Another unexpected finding was the detection of splicing at non-standard sites. Use of the expected splice sites was observed for K108 which is a type II provirus and one of the most intact loci in the human genome, containing full-length ORFs for all viral proteins (2, 12). The non-standard splicing involved type I proviruses (K118 and K60). The 292-nt that are deleted in type I HERV-K proviruses span a segment from just downstream of the standard, env 3′-splice site and encompass the 5′-splice site for the second intron of HERV-K (Figure 4). Perhaps this deletion and/or other mutations in these proviruses affect splice site usage.
These studies bear on long term goals of understanding HERV-K expression in cancer cells, and possibly exploiting it for T-cell based immunotherapy in combination with conventional chemo-RT therapy. The detection of HERV-K transcripts in prostate cancer cell lines adds to the list of human tumors in which RNAs from this retrovirus have been observed and raises the point that further study of the virus in this disease is warranted, as it is in other diseases. Immune responses against HERV antigens have been reported in human diseases (27, 28, 33, 57 –59), and such responses might be of significance for certain types of human cancers if HERV-K is expressed. Detailed analyses such as those performed here provide a step toward clarifying the spectrum of HERV-K expression in human tumor cells.
Materials and Methods
Determination of HERV-K Locus Number and Size in Human Genome
The Table Browser tool (47) at UCSC Genome Browser (62) website1 was used to download the sequences and genomic positions of HERV-K elements in the human genome sequence. RepeatMasker (49) definitions based on RepBase (50) were filtered by repName matching for LTR5_Hs, LTR5A, or LTR5B for the HERV-K LTRs and HERVK-int for proviral internal HERV-K genome segments. R software (60)2 was used to plot the loci against their size for LTRs (Figure 1A) and HERVK-int (Figure 1B).

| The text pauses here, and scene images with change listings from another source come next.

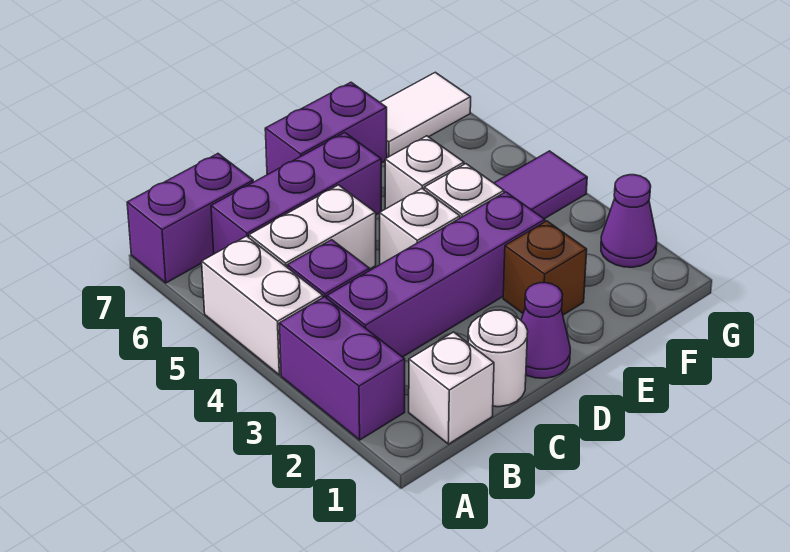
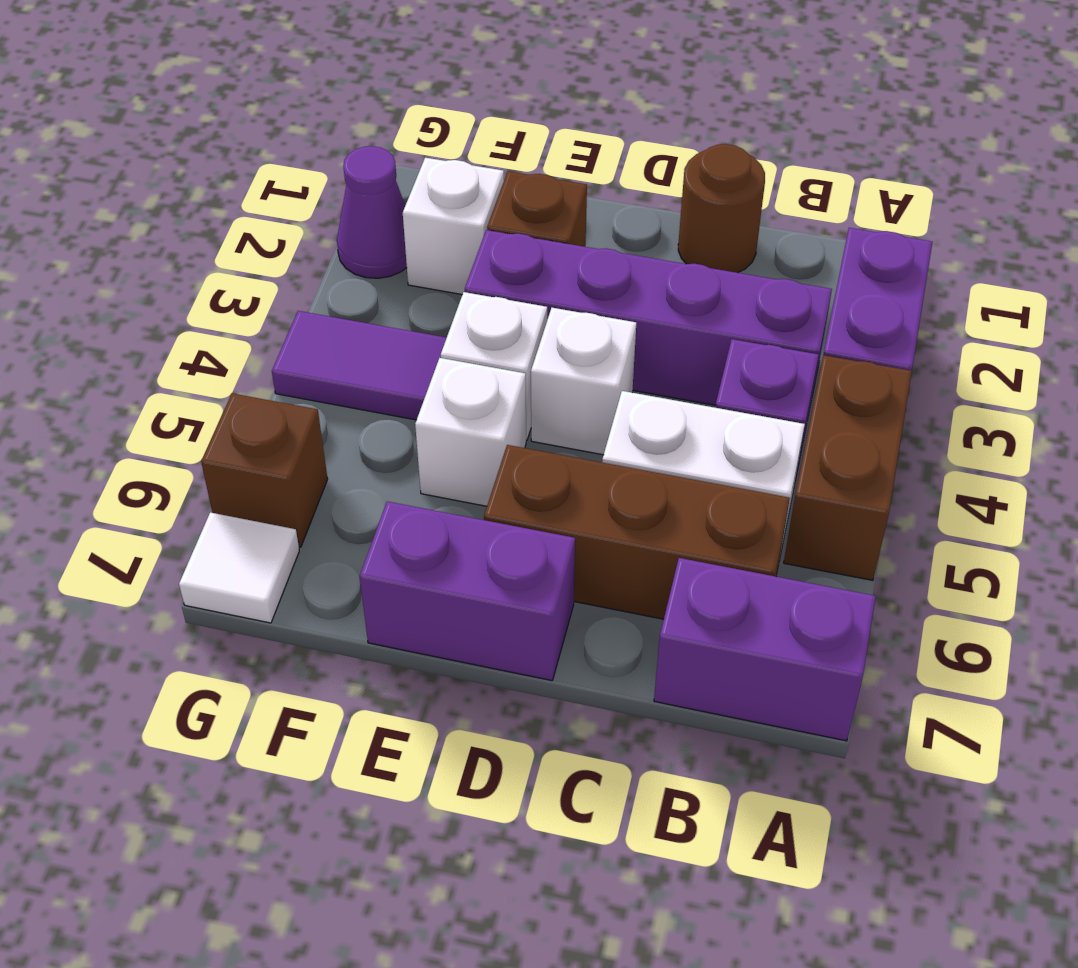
white brick A4:A5 level 1 -> brown brick A4:A5 level 1
white brick B1 level 1 -> white brick F2 level 1
purple brick B6:D6 level 1 -> brown brick B6:D6 level 1
white round brick C1 level 1 -> brown round brick C1 level 1
purple cone D1 level 1 -> none
white tile F7:G7 level 1 -> white tile G7 level 1
none -> brown brick G6 level 1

Similarly, the genomic coordinates for all known genes in human genome were obtained using knownGene in UCSC Genes track, separately for whole gene, exons, introns, 5′ UTRs, 3′ UTRs, and CDSs. The HERV-K and gene coordinate data were uploaded on Galaxy (61)3 for further analysis. To determine the overlap of each locus with annotated genes in the human genome, we used the Intersect tool (version 1.0.0) to compare genomic positions of HERV-K loci with known genes and their subcomponents (exons, introns, 5′ UTRs, 3′ UTRs, and CDSs). Intersection of at least 1 nt was considered as overlapping to generate the data summarized in Table 2.
The finding that three HERV-K fragments overlapped with CDSs was unexpected and was analyzed further. In one instance, a 772-bp fragment of a solo LTR was found to be located in the TBC1D29 gene on chromosome 17. The LTR fragment was in the opposite orientation as the gene, and the 3′ end of the fragment comprised the last 19 coding nucleotides of the ORF, two tandem stop codons, and the small 3′ UTR of one isoform of TBC1D29. This gene is a novel, putative TBC-1 domain protein, which are a family of Rab-GAP GTPase activator proteins.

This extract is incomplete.